Il y a donc un problème de rythme de temps ; il y a aussi un problème de socialisation de l’existence. De même que l’oraison a besoin d’un minimum de temps, elle a besoin d’un minimum de solitude, d’un minimum de vie personnelle. Or il est certain que, dans les conditions concrètes de l’existence de l’homme d’aujourd’hui, ceci est à nouveau pratiquement impossible. Le cadre de la vie urbaine saisit dans une existence collective perpétuellement absorbante. L’homme d’aujourd’hui est un homme aliéné qui a perdu la possibilité de se retrouver lui-même, qui ne sait plus ce qu’il est, parce qu’il ne fait que répondre perpétuellement à des sollicitations du dehors, et qui finit, par conséquent, par être dépersonnalisé.

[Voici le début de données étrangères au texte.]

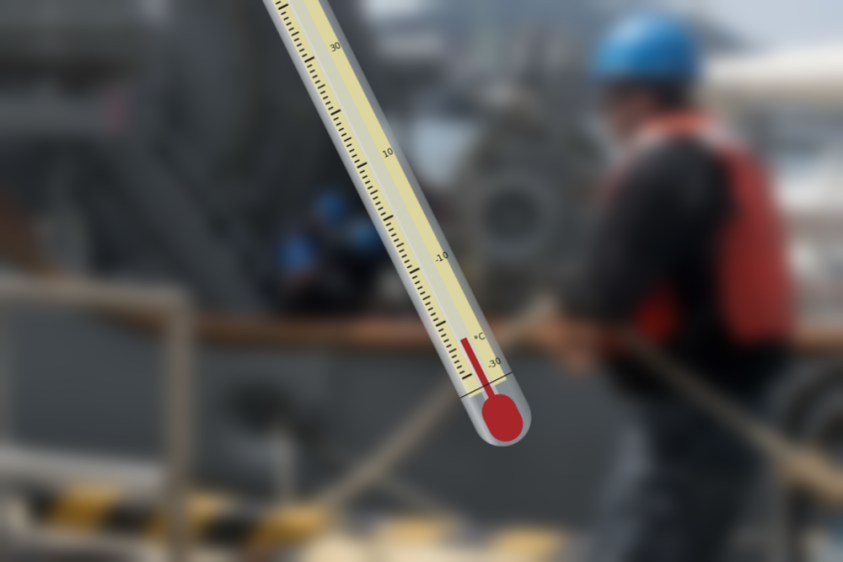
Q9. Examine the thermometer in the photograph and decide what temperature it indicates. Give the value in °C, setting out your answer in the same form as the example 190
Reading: -24
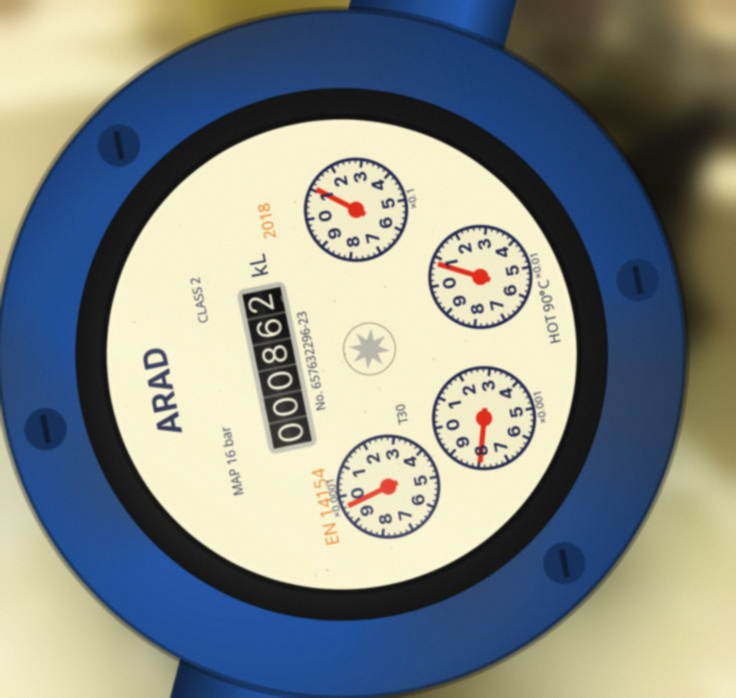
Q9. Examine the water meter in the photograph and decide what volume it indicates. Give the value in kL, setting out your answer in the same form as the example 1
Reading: 862.1079
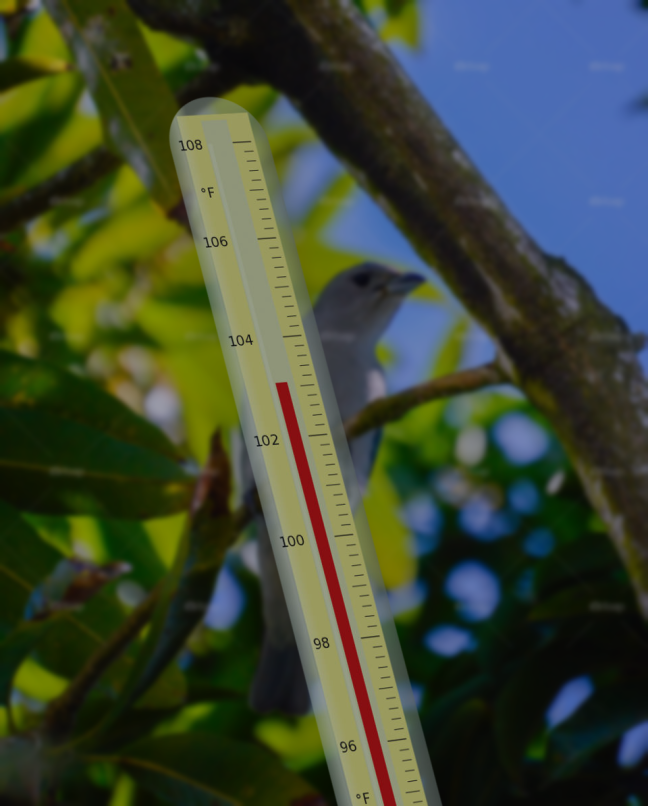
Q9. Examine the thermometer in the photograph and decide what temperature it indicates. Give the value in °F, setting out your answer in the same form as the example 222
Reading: 103.1
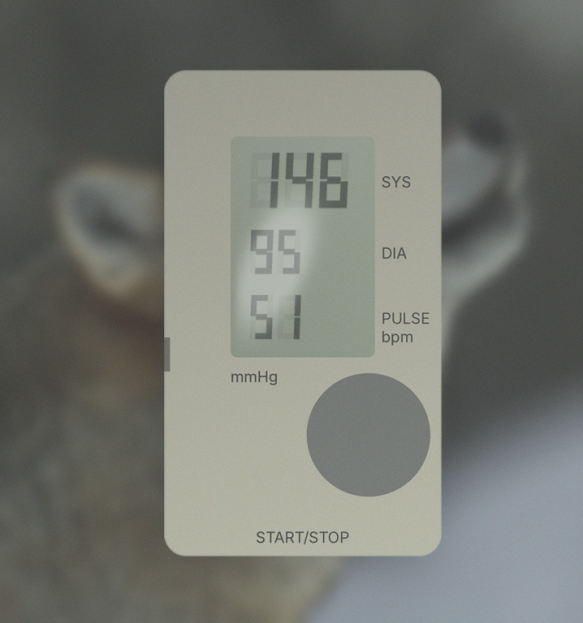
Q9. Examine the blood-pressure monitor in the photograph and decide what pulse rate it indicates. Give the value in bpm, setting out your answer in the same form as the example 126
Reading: 51
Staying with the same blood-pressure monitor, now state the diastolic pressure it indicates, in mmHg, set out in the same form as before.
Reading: 95
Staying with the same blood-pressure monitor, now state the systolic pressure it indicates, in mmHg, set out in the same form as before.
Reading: 146
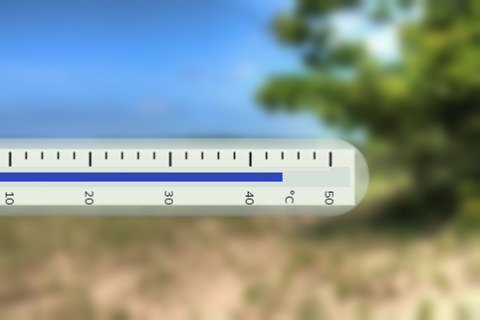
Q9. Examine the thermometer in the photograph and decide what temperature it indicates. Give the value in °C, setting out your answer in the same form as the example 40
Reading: 44
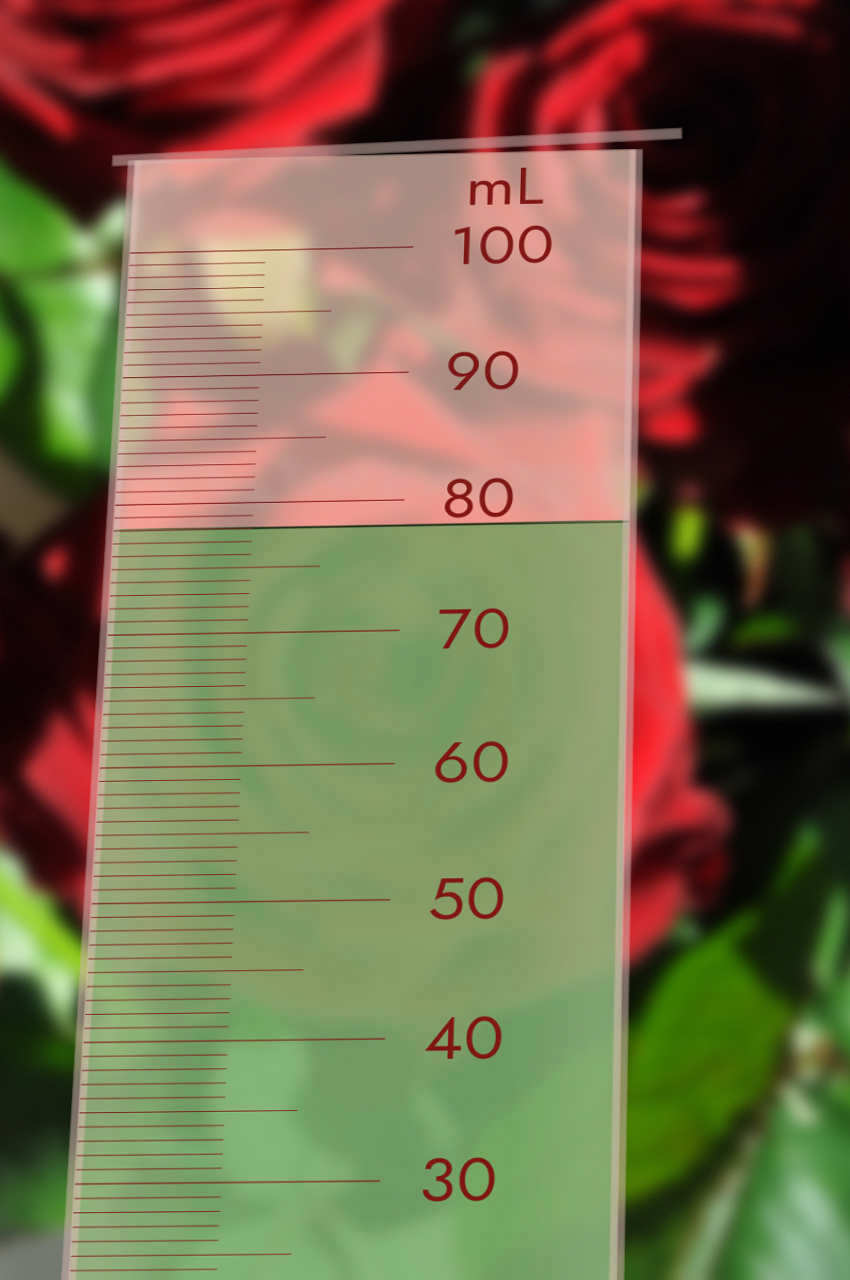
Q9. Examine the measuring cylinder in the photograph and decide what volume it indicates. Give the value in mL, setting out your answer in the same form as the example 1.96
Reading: 78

La civilisation chrétienne n’est pas sans tentation pour les chrétiens. Tant qu’ils sont persécutés par la cité, ils n’ont pas de mal à maintenir une espérance qui dépasse la cité. Mais quand ils sont maîtres de la cité, ils risquent de s’enliser dans la cité. Manier l’argent, faire de la politique, n’est jamais sans piège. Et combien, qui l’ont entrepris pour les meilleures intentions, s’y sont laissé prendre ! Le plus grand danger pour le chrétien n’est pas la persécution, mais la mondanisation. Le drame de la civilisation chrétienne, c’est le fait que l’engagement temporel soit à la fois un devoir et une tentation, c’est le danger de ne pas garder vivante la tension de l’espérance eschatologique et de la tâche civilisatrice et de ne pas trouver la juste articulation de l’une et de l’autre.